» Exercise tasks
a) Answer the following from the text on the Pearson brothers:
(i) How many records had the duo sold by 1936?
(ii) What was the occupation of the brothers' father, Edwin Arthur Pearson?
(iii) Who served as adjudicator at the North of England Music Festival in 1921?
b) Pick up the text on the Pearson brothers after its final sentence and carry it on.

» Source extract
- Bob (left) would usually appear seated at the piano, as here

Background information
- Born: 15 August 1907, Sunderland, County Durham, England (Bob) 15 June 1910, Sunderland, County Durham, England (Alf)
- Origin: Sunderland, County Durham, England
- Died: 30 December 1985 (aged 78), Sunderland, Tyne and Wear, England (Bob) 7 July 2012 (aged 102), London, England (Alf)
- Genres: Vocal; jazz; British dance band; traditional pop;
- Instruments: Vocals and piano
- Years active: 1927–1985
- Labels: Columbia, Piccadilly, Broadcast, Imperial, Rex, Parlophone
- Past members: Bob Pearson Alf Pearson

= Bob and Alf Pearson =

English musical variety double act

Bob and Alf Pearson were an English musical variety double act, consisting of brothers Robert Alexander Pearson (15 August 1907 – 30 December 1985) and Alfred Vernon Pearson (15 June 1910 – 7 July 2012), who were mainly known for their singing of songs as a duo in close-harmony. Their career together lasted over 50 years, spanning stage, radio, television and gramophone records.

During the 1930s, they became one of the most popular acts in Britain, and had sold over a million records by 1936. Their fame continued into the post-war period, when they regularly appeared on the BBC Radio show Ray's a Laugh with comedian Ted Ray. Introducing themselves with their signature tune, "My Brother and I", audiences heard the brothers performing well-known songs, with Bob accompanying on piano. Ray would ask, "Why, it's a little girl, what's your name?" with Bob replying, "Jennifer", followed by a comedy routine. Bob's turn as 'Jennifer' became closely associated with their act.

== Early lives ==
Bob and Alf Pearson were both born in Sunderland, then part of County Durham, in the north-east of England, where they also grew up. Their father, Edwin Arthur Pearson, was a plasterer, but their mother, Emily Smiles (performing under her maiden name), was a contralto singer who belonged to the Moody-Manners Opera Company.

Bob, the older of the two, was born on 15 August 1907, whilst three years later, on 15 June 1910, Alf was born; they also had two younger sisters. The duo started as choir boys in Sunderland's Christ Church choir, in which the principal treble soloist was Bob. When his voice broke, Alf took on the role. At the North of England Music Festival in 1921, with composer Ralph Vaughan Williams as adjudicator, Bob was winner of the Boys' Solo class; in 1924, three years later, Alf also won the prize.

» Extracted entries
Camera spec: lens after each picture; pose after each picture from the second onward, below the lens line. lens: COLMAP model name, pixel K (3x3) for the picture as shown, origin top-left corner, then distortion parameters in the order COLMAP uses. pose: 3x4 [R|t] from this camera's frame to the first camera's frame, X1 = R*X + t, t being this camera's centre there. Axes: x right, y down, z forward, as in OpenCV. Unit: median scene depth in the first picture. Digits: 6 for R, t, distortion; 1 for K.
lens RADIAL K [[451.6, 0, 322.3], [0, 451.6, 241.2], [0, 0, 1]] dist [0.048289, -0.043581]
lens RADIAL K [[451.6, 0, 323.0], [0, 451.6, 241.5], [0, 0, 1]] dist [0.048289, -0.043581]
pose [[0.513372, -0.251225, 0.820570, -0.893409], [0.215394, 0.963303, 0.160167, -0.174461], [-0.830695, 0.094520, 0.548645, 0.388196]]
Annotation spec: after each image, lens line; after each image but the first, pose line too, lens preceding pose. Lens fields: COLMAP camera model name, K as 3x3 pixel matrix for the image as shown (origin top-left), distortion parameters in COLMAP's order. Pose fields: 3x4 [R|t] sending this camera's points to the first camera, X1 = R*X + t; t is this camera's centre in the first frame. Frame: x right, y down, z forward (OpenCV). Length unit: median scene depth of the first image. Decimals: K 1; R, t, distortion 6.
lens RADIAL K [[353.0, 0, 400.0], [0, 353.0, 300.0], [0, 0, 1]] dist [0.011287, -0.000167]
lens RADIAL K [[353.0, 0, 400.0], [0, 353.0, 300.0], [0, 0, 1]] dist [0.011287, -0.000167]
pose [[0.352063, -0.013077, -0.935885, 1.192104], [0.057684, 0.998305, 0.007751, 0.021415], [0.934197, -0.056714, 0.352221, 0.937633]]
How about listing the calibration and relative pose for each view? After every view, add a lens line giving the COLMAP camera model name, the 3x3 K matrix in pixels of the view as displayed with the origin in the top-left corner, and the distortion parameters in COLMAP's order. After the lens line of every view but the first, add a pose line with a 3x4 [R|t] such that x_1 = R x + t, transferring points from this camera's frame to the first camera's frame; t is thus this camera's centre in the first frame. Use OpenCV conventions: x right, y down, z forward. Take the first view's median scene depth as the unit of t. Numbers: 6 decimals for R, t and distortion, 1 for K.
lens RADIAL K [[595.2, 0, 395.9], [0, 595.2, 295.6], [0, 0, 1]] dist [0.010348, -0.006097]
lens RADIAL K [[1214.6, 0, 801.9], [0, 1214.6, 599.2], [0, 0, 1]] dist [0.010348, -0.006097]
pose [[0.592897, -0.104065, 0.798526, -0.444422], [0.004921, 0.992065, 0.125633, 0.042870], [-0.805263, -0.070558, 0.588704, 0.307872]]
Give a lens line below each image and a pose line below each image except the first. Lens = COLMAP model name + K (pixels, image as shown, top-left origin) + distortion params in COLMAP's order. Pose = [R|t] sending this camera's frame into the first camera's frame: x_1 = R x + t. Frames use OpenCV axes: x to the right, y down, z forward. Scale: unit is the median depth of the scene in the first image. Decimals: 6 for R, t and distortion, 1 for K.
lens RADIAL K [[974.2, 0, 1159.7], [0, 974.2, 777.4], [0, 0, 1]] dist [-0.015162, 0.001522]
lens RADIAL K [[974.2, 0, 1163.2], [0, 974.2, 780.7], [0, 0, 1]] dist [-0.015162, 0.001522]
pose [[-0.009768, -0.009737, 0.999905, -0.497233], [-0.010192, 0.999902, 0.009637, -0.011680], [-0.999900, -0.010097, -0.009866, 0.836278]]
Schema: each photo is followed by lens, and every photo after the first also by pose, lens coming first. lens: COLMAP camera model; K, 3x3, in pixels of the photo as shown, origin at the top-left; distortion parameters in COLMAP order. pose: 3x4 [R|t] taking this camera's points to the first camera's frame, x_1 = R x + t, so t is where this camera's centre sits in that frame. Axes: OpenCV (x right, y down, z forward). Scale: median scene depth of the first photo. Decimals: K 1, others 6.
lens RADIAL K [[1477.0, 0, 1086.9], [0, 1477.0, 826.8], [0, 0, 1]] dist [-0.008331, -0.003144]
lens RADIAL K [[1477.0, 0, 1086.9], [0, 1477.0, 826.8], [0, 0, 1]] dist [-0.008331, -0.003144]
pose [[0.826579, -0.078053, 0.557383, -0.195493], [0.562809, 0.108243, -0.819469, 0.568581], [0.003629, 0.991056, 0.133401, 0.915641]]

» Results for each task
a)
(i) Over a million.
(ii) He was a plasterer.
(iii) The composer Ralph Vaughan Williams.

b)
As soon as the brothers left school (aged 14), they were put to work as apprentices in their father's plastering business, and would sing while they worked around houses in Wearside. Alf's first professional engagement was as a teenage boy in 1924, singing "Oh! Susanna" in the musical prologue before the film The Covered Wagon at the King's Theatre in Sunderland. When his voice broke, he began to sing with a St Gabriel's Church group, the Blue Boys, whilst Bob was training to be a classical pianist. Realising that he could not play on the pianos in church halls, Bob suggested they sing duets, finishing with Negro spirituals such as "I Got a Robe", "Tis You O Lawdy" and "Standing in the Need of Prayer". As Alf later recalled, "That's what we did and so we had an act before we came to London. Whenever the Blue Boys was advertised, the place was full." It was in 1927 that their duet act was born, and they began appearing at amateur shows and parties across the north-east of England. Bob would sing tenor from the piano, as he accompanied Alf in close harmony.

== Career ==
===Early years===
In 1928, when their father Arthur got a contract for a new house-building development at Tolworth on the Kingston bypass, the family moved to Surrey, and the brothers performed on stage in music halls. Emily entered them in a nationwide talent contest, in which first prize was a recording contract with Columbia Records and 50 copies of the winner's song. They sang "Singin' in the Rain" and "Ol' Man River", and won the competition. However, as Columbia already had a singing duo, Layton & Johnstone, it was suggested that Bob and Alf instead be signed to Regal. Their recording manager asked them to copy the style of two Americans, but the brothers said it was "too simple" for their tastes, as it featured singing in thirds for the whole duration. The manager responded, "That is the way that people like it. I can sell thousands of records if you sing like that." Bob and Alf apologised, saying they didn't sing like that, and left.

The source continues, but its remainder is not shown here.